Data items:
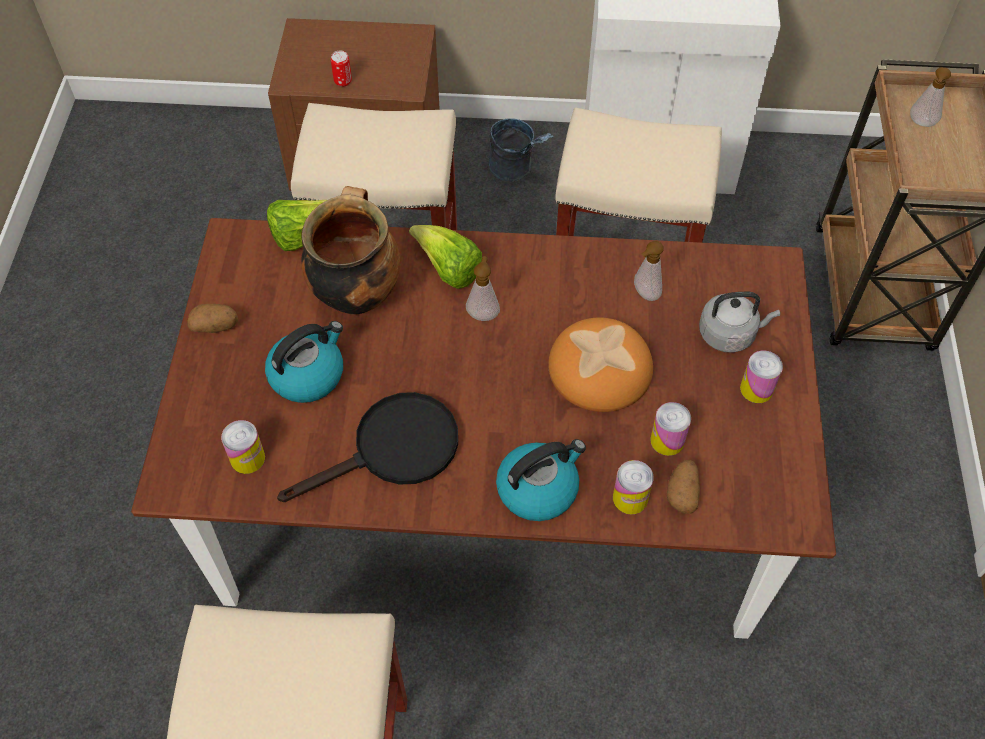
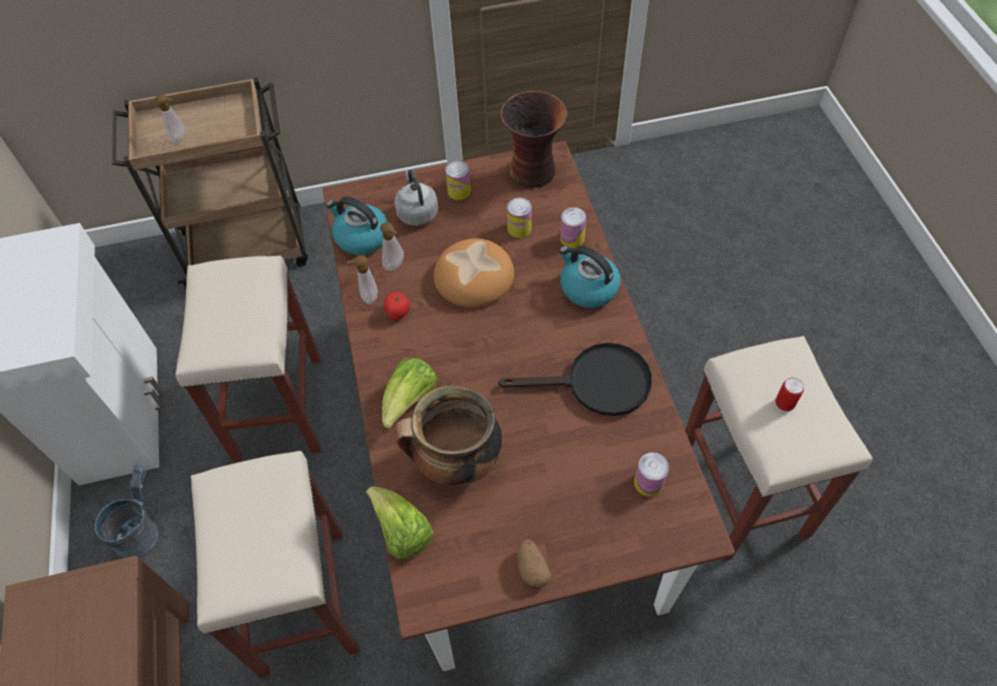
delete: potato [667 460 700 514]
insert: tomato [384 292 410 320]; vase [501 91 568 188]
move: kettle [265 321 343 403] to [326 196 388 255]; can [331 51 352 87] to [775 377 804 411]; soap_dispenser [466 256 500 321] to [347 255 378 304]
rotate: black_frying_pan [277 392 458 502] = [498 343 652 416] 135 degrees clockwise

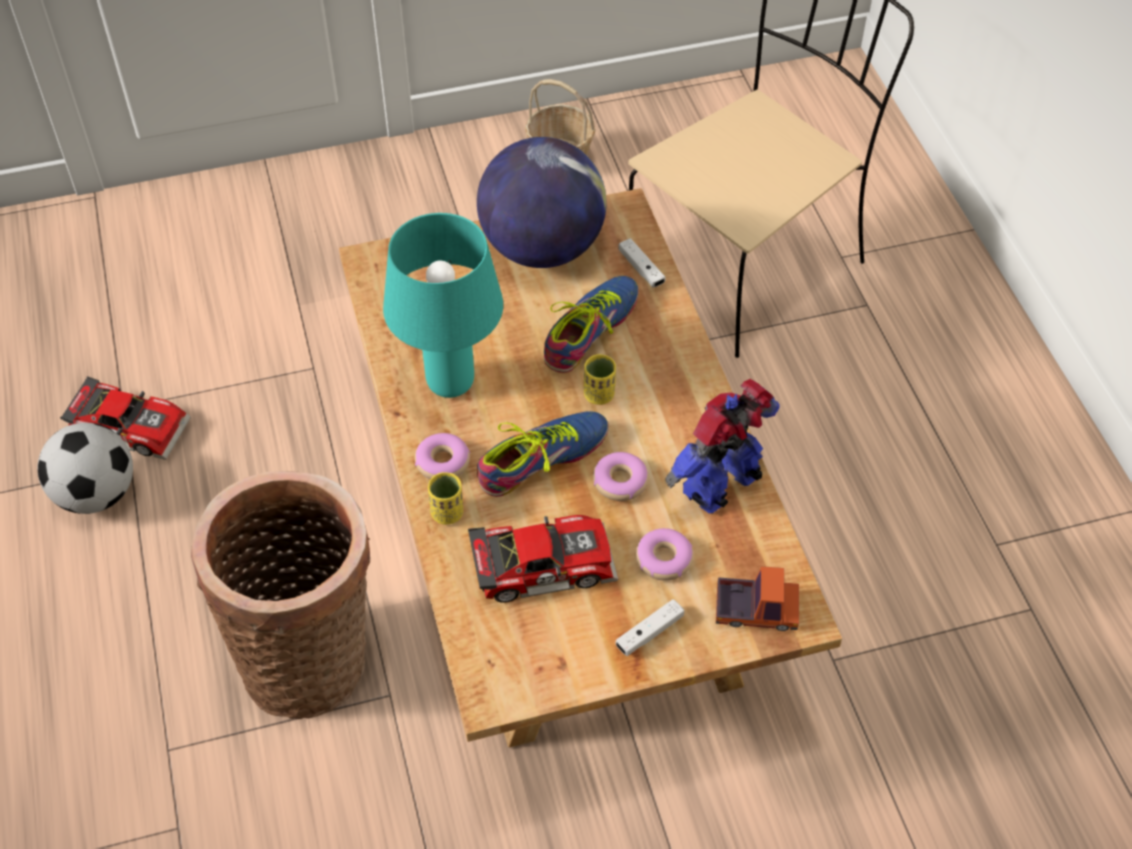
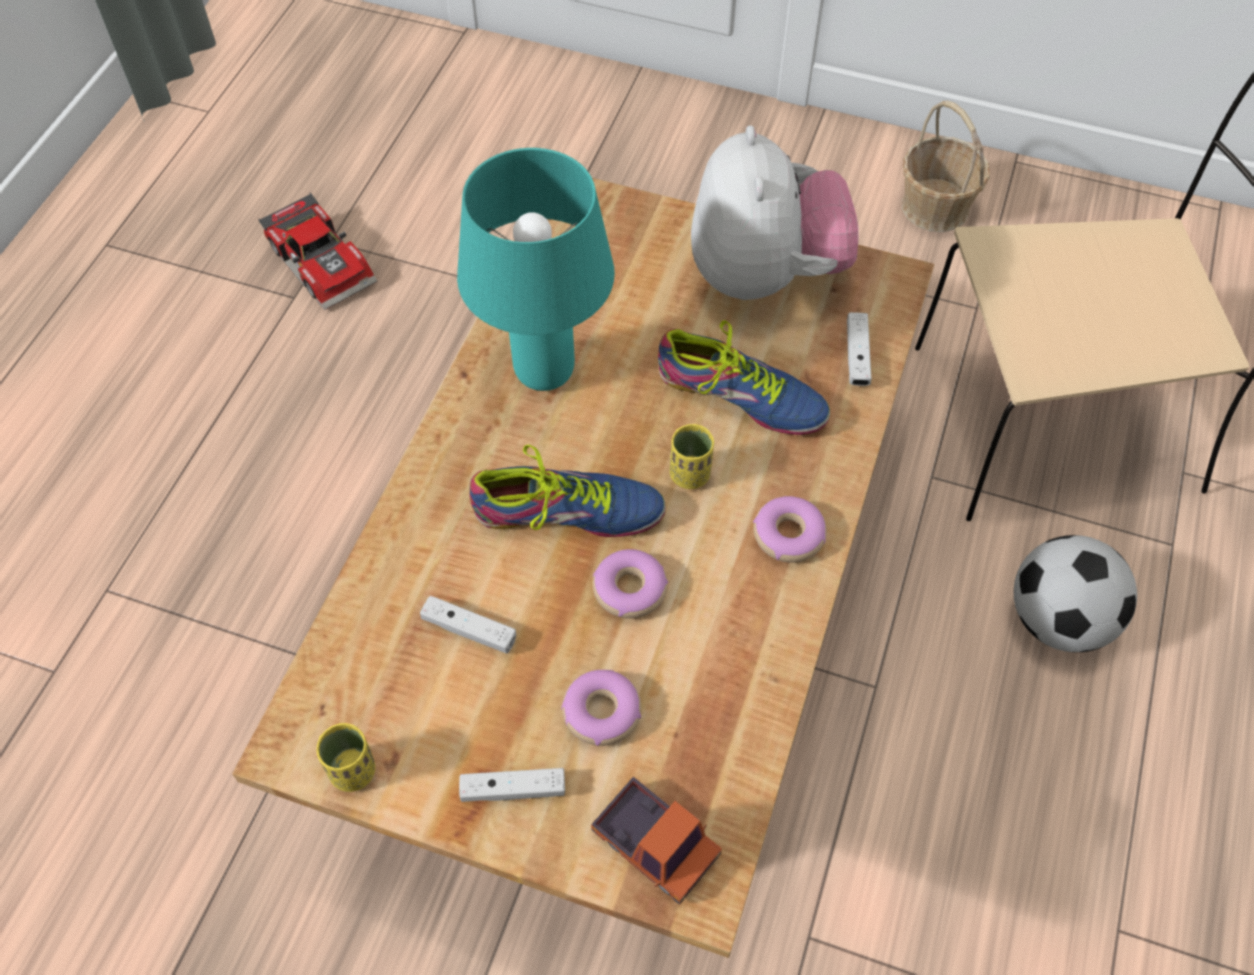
delete: basket [191 471 370 719]; toy_robot [665 379 780 513]
move: football [37 423 133 514] to [1014 535 1137 652]; donut [415 433 470 479] to [753 496 827 562]; yellow_cup [428 472 463 525] to [316 723 375 792]
replace: toy_car [468 515 618 603] to white_game_controller [420 595 516 654]; globe [477 137 607 268] to plush_toy [691 125 859 300]
rotate: shoe [544 276 639 373] = [658 320 830 435] 45 degrees clockwise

**TASK TO CARRY OUT**
Your reply should hold every line above exactly as written and none of the pictures.

**EXERCISE OUTPUT**
delete: potato [667 460 700 514]
insert: tomato [384 292 410 320]; vase [501 91 568 188]
move: kettle [265 321 343 403] to [326 196 388 255]; can [331 51 352 87] to [775 377 804 411]; soap_dispenser [466 256 500 321] to [347 255 378 304]
rotate: black_frying_pan [277 392 458 502] = [498 343 652 416] 135 degrees clockwise

delete: basket [191 471 370 719]; toy_robot [665 379 780 513]
move: football [37 423 133 514] to [1014 535 1137 652]; donut [415 433 470 479] to [753 496 827 562]; yellow_cup [428 472 463 525] to [316 723 375 792]
replace: toy_car [468 515 618 603] to white_game_controller [420 595 516 654]; globe [477 137 607 268] to plush_toy [691 125 859 300]
rotate: shoe [544 276 639 373] = [658 320 830 435] 45 degrees clockwise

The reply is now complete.